France raises terrorism alert to highest level in wake of Nice killings
France has raised its national terror alert to the highest level after a knife-wielding man killed three people at a Catholic church in the southern city of Nice. It's the country's third suspected jihadist attack in just over a month.
France is now at "attack emergency" terror alert level – the top of the five-point scale from "no threat" to "imminent risk of serious attack".
Prime Minister Jean Castex said Thursday's attack, in which at least one victim had their throat slit, was "as cowardly as it is barbaric". Castex told parliament he had decided to raise France's Vigipirate security alert system to the highest.
This status, colour-coded scarlet, has been declared on only three previous occasions: after the killings at a Jewish school near Toulouse in 2012, after the Charlie Hebdo killings in 2015, and in the wake of the Bataclan attack, also in 2015, when a generalised scarlet alert formed part of the national state of emergency.
Immediately after Thursday's attack, which cost the lives of one man and two women, French Interior Minister Gerald Darmanin ordered the reinforcement of police and army patrols at places of worship and cemeteries.
Pope Francis prays for victims
The leader of the Roman Catholic Church, Pope Francis, prayed for the victims of the attack, as the Vatican said "terrorism and violence can never be accepted".
"Today's attack has sown death in a place of love and consolation. The Pope is aware of the situation and is close to the mourning Catholic community," Vatican spokesman Matteo Bruni said in a statement.
The Pope "prays for the victims and their loved ones, so that the violence may cease, so that we may return to look upon ourselves as brothers and sisters and not as enemies, so that the beloved French people may unite to combat evil with good", he said.

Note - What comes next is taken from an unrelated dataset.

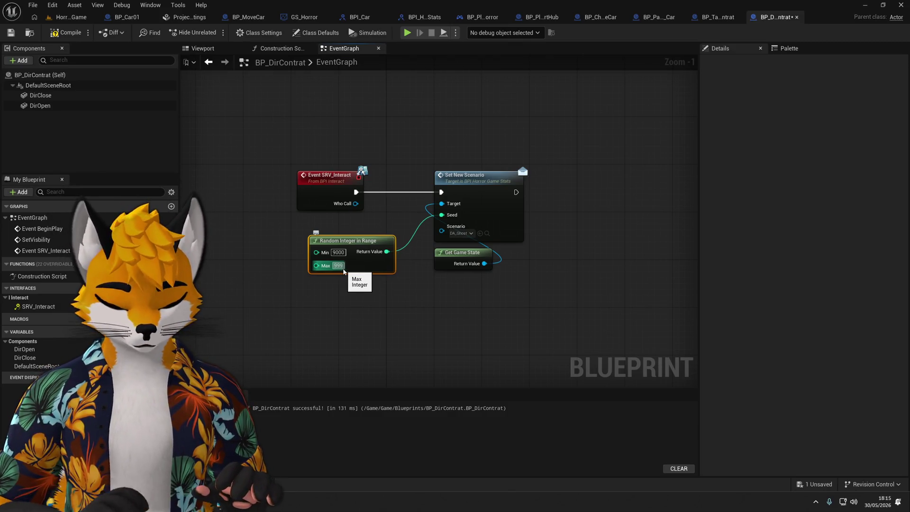
text(999999)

Knife attacker shot in Avignon
Police sources have meanwhile confirmed that a man wielding a knife was shot dead by security officers in the southern French city of Avignon.
At 11:15 on Thursday morning, police were confronted a man carrying a knife. When he refused to drop his weapon, he was flash-balled but continued to advance. Officers then used their handguns and the suspect died on the spot.
An internal police investigation has been launched.
The authorities say they are remaining open-minded about the possible motivation of the dead man but, for the moment, have no reason to suspect him of attempting a terrorist crime.